_Work instruction_
Write out all of the entries below word for word.

_Excerpted data_
———
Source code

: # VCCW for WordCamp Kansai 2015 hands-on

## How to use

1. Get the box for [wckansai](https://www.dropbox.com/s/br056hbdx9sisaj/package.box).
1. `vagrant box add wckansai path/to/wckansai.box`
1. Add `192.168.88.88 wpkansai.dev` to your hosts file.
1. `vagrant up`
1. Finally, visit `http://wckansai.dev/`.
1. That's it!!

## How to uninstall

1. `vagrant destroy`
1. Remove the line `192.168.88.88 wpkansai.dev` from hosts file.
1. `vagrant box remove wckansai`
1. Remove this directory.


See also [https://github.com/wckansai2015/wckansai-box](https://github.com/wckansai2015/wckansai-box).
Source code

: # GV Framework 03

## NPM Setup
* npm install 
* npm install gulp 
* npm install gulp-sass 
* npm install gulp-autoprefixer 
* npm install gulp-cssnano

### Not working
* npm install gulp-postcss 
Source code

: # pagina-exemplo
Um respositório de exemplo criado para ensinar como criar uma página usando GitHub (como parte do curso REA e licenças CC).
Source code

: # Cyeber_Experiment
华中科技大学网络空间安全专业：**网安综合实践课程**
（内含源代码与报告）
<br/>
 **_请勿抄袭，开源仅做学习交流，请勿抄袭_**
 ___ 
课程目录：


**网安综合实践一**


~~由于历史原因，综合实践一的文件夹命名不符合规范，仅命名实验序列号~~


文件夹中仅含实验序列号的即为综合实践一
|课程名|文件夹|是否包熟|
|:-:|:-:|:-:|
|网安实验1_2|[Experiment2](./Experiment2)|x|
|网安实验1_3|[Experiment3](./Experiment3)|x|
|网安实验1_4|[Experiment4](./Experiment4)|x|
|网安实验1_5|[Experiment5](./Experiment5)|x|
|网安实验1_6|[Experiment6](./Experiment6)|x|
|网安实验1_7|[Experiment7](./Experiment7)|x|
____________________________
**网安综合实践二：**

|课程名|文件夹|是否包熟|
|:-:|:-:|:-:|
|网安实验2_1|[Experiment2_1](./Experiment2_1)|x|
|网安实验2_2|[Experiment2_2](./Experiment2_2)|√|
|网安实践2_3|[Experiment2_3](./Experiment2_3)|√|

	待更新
———
_Response_
Source code

: # VCCW for WordCamp Kansai 2015 hands-on

## How to use

1. Get the box for [wckansai](https://www.dropbox.com/s/br056hbdx9sisaj/package.box).
1. `vagrant box add wckansai path/to/wckansai.box`
1. Add `192.168.88.88 wpkansai.dev` to your hosts file.
1. `vagrant up`
1. Finally, visit `http://wckansai.dev/`.
1. That's it!!

## How to uninstall

1. `vagrant destroy`
1. Remove the line `192.168.88.88 wpkansai.dev` from hosts file.
1. `vagrant box remove wckansai`
1. Remove this directory.


See also [https://github.com/wckansai2015/wckansai-box](https://github.com/wckansai2015/wckansai-box).
Source code

: # GV Framework 03

## NPM Setup
* npm install 
* npm install gulp 
* npm install gulp-sass 
* npm install gulp-autoprefixer 
* npm install gulp-cssnano

### Not working
* npm install gulp-postcss 
Source code

: # pagina-exemplo
Um respositório de exemplo criado para ensinar como criar uma página usando GitHub (como parte do curso REA e licenças CC).
Source code

: # Cyeber_Experiment
华中科技大学网络空间安全专业：**网安综合实践课程**
（内含源代码与报告）
<br/>
 **_请勿抄袭，开源仅做学习交流，请勿抄袭_**
 ___ 
课程目录：


**网安综合实践一**


~~由于历史原因，综合实践一的文件夹命名不符合规范，仅命名实验序列号~~


文件夹中仅含实验序列号的即为综合实践一
|课程名|文件夹|是否包熟|
|:-:|:-:|:-:|
|网安实验1_2|[Experiment2](./Experiment2)|x|
|网安实验1_3|[Experiment3](./Experiment3)|x|
|网安实验1_4|[Experiment4](./Experiment4)|x|
|网安实验1_5|[Experiment5](./Experiment5)|x|
|网安实验1_6|[Experiment6](./Experiment6)|x|
|网安实验1_7|[Experiment7](./Experiment7)|x|
____________________________
**网安综合实践二：**

|课程名|文件夹|是否包熟|
|:-:|:-:|:-:|
|网安实验2_1|[Experiment2_1](./Experiment2_1)|x|
|网安实验2_2|[Experiment2_2](./Experiment2_2)|√|
|网安实践2_3|[Experiment2_3](./Experiment2_3)|√|

	待更新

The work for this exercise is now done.